Enfin, Nicolas Sarkozy, suivi en cela par certains de ses ministres, accorde une réelle importance à la mise en place de missions et de commissions (Balladur, Juppé, Attali, Colombani…) ou de rencontres (du type : Grenelle de l’environnement) supposées dresser un état des lieux dans un domaine précis, et préparer la réflexion pour projeter notre pays vers le futur. Le propre de ces initiatives est qu’elles relèvent du seul bon vouloir du pouvoir, qu’elles ne sont jamais destinées à perdurer, et qu’elles n’accordent aucun pouvoir décisionnel à ceux qui y participent. Tout au plus alimentent-elles la réflexion du pouvoir et nourrissent-elles le débat public. Mais il n’y a rien de comparable, par exemple, à ce qu’était le Plan, cette «ardente obligation» qui instituait et pérennisait la mise en relation de divers acteurs sociaux, patronat et syndicats notamment, et qui traçait les modalités d’un avenir possible pour notre pays. Là aussi, la logique va en sens inverse de la création, du respect ou du maintien des médiations entre le pouvoir et l’opinion, il n’est mis en place aucune structuration réelle, durable, de la préparation du futur.

Rassemblons ces remarques : la tendance actuelle est nettement à court-circuiter les instances, organisations, institutions intermédiaires entre le pouvoir présidentiel et la société, dans sa diversité, et à accorder un rôle décisif aux médias – ce qui implique aussi d’exercer sur eux sinon un contrôle direct, du moins un mélange de pressions et d’invitations à suivre heure par heure les activités du Président.

Tout cela donne l’image d’une assez grande nouveauté. Avant même son élection, Nicolas Sarkozy était l’objet de comparaisons plus ou moins flatteuses : avec Margaret Thatcher, qui a remporté l’épreuve de force qu’elle avait choisie d’affronter avec le syndicalisme pour imposer une politique libérale, avec Tony Blair, pour ses orientations modernisatrices et réformistes, avec Silvio Berlusconi, pour son rapport à l’argent et aux médias, avec Vladimir Poutine, pour ses tendances à concentrer le pouvoir personnel, sans parler de projections historiques vers la famille Bonaparte, qu’il s’agisse de Napoléon Ier ou de Napoléon III. En même temps, nous avons beaucoup évoqué, tout au long de la campagne présidentielle, la démocratie participative et la démocratie délibérative, pour rendre compte de la façon dont la démocratie représentative, compte tenu de ses limites, pouvait être sinon relayée, du moins renforcée.

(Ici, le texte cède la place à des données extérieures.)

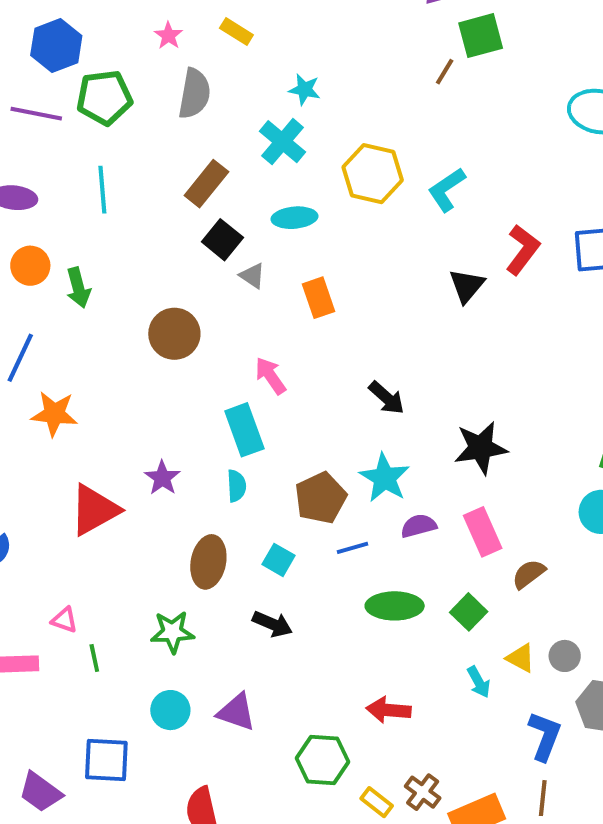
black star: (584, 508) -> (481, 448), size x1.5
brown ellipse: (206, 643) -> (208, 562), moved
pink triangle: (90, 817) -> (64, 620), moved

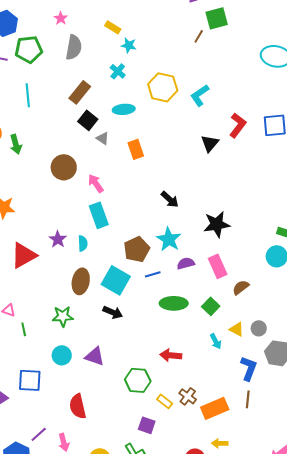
yellow rectangle: (236, 32) -> (113, 27), moved
cyan cross: (282, 142) -> (118, 71), size x0.7
pink arrow: (270, 376) -> (96, 183), moved
cyan semicircle: (236, 486) -> (83, 243), moved
cyan square: (278, 560) -> (116, 280), size x1.8

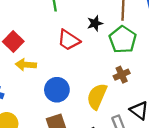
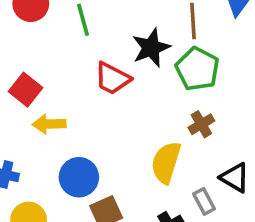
black star: (95, 23) -> (151, 48), size x1.5
blue circle: (57, 90) -> (79, 177), moved

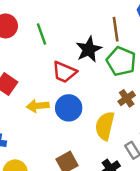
yellow arrow: (49, 124) -> (38, 106), moved
blue circle: (79, 177) -> (69, 108), moved

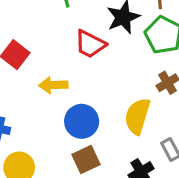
blue circle: (69, 108) -> (82, 121), moved

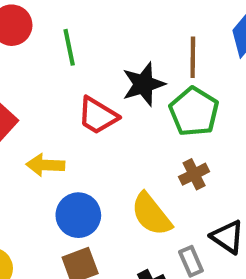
yellow semicircle: (137, 116) -> (151, 214), turned -60

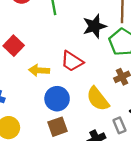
red trapezoid: (98, 116) -> (72, 61), moved

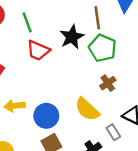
red trapezoid: (72, 61) -> (38, 50), moved
yellow arrow: (39, 70) -> (14, 106), moved

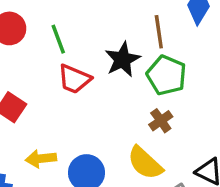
brown cross: (108, 83) -> (161, 121), moved

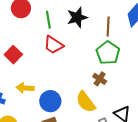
black star: (123, 59) -> (77, 17), moved
brown cross: (161, 121) -> (100, 79), turned -32

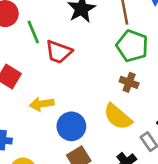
green line: (48, 20) -> (33, 32), moved
yellow arrow: (25, 88) -> (42, 104), moved

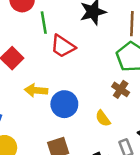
yellow semicircle: (118, 117) -> (103, 118), size x0.6
blue circle: (71, 126) -> (64, 104), moved

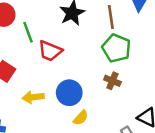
blue circle: (64, 104) -> (69, 93), moved
yellow semicircle: (103, 118) -> (81, 118), moved, turned -91

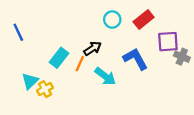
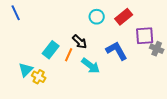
blue line: (18, 32) -> (16, 13), moved
black arrow: (93, 49) -> (80, 42), turned 77
yellow cross: (45, 89) -> (39, 77), turned -32

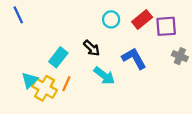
purple square: (145, 36) -> (166, 26), moved
orange line: (69, 55) -> (66, 84), moved
yellow cross: (39, 77) -> (45, 88), size x1.5

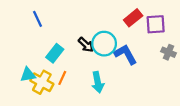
blue line: (18, 15) -> (38, 19), moved
cyan circle: (111, 19) -> (104, 44), moved, size x1.5
cyan arrow: (104, 76) -> (98, 82), moved, turned 42
cyan triangle: (30, 80) -> (28, 75), turned 35

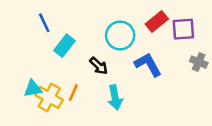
cyan circle: (104, 44) -> (120, 35), moved
black arrow: (86, 45) -> (99, 66), moved
cyan rectangle: (55, 53) -> (64, 46), moved

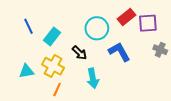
blue line: (44, 23) -> (28, 26), moved
orange line: (73, 92) -> (57, 90), moved
yellow cross: (49, 97) -> (53, 66), moved

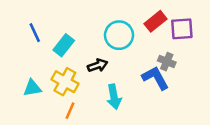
gray cross: (160, 50) -> (167, 62), moved
blue L-shape: (119, 52) -> (155, 78), moved
black arrow: (80, 53) -> (98, 65), turned -63

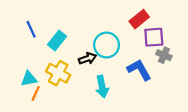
purple square: (182, 29) -> (154, 37), moved
cyan circle: (119, 35) -> (107, 45), moved
gray cross: (167, 62) -> (164, 55), moved
orange line: (70, 111) -> (36, 93), moved

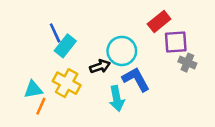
blue line: (31, 29) -> (55, 33), moved
blue L-shape: (139, 70) -> (136, 79), moved

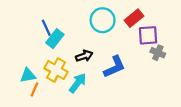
cyan circle: (122, 51) -> (103, 20), moved
blue L-shape: (136, 79) -> (114, 67), turned 95
cyan arrow: (117, 98) -> (78, 83), moved, turned -132

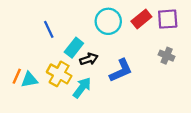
purple square: (148, 35) -> (168, 19), moved
cyan rectangle: (55, 39) -> (74, 48), moved
orange line: (34, 89) -> (17, 76), moved

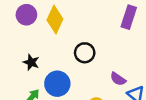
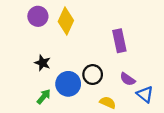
purple rectangle: (129, 17) -> (119, 41), moved, turned -30
black circle: (85, 53) -> (93, 75), moved

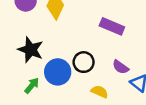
purple rectangle: (119, 41) -> (112, 26), turned -55
black star: (43, 63) -> (31, 50), size x1.5

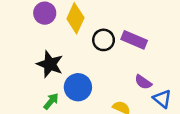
black circle: (84, 62) -> (104, 40), moved

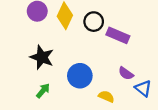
black circle: (104, 40) -> (94, 22), moved
blue circle: (78, 87) -> (80, 76), moved

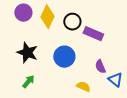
purple semicircle: (126, 73) -> (100, 67), turned 32
blue circle: (80, 76) -> (64, 57), moved

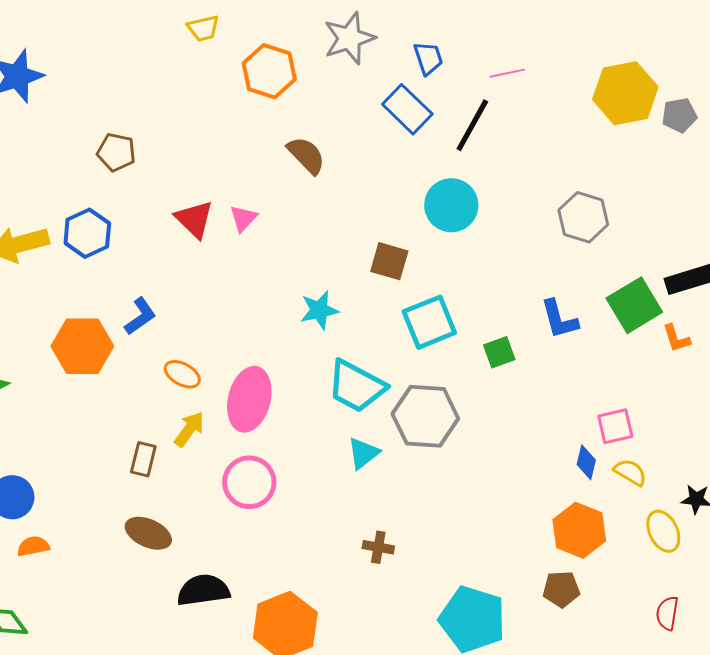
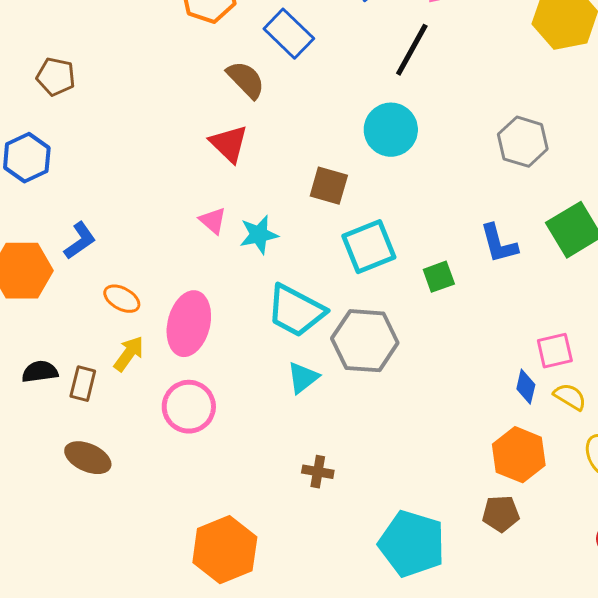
blue rectangle: (407, 109) -> (289, 34), moved
pink triangle: (243, 218) -> (213, 221), moved, turned -32
red triangle: (194, 219) -> (229, 144), moved
black semicircle: (203, 590) -> (40, 372), moved, size x0.7

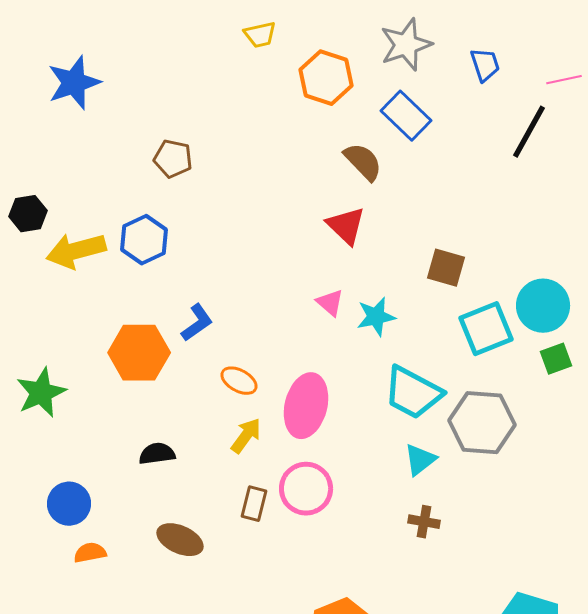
cyan circle: (391, 130) -> (543, 306), moved
brown rectangle: (83, 384) -> (254, 504), moved
brown ellipse: (88, 458) -> (180, 540), moved
brown cross: (318, 472) -> (424, 522), moved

Mais il faut bien admettre qu’aucune des comparaisons proposées pour Nicolas Sarkozy n’est pleinement satisfaisante, et que l’évolution de la démocratie actuelle n’est pas réductible aux catégories qui viennent d’être rappelées.

Nous sommes en effet dans une phase où le pouvoir ne met pas en jeu les libertés fondamentales, mais nous pousse – et peut-être la société se laisse-t-elle elle-même pousser – vers une sorte de passivité, vers l’acceptation de fait du spectacle politique qu’il met en scène, sans répit, et en faisant fi des intermédiaires qui permettent d’ordinaire à la démocratie de fonctionner. Ce spectacle a besoin des médias pour être relayé, et ceux-ci portent bien leur nom, ils sont désormais la principale forme organisée qui assure le lien entre le Président et une société, qui, de plus en plus, en matière politique, semble devoir se passer de représentation forte, d’institutions actives, mais qui n’est guère pour autant engagée dans de vastes débats participatifs ou dans des processus massifs de réelle délibération.

Une formule d’un grand sociologue russe récemment disparu, Youri Levada, à propos de la Russie de Poutine, rend bien compte de cette situation : nous sommes entrés dans l’ère de la démocratie contemplative. Vivement que nous en sortions !

Source : Libération en date du Jeudi 22 novembre 2007. Michel Wieviorka est Directeur d’études à l’Ecole des Hautes Etudes en Sciences Sociales (EHESS), Président de l’Association internationale de sociologie.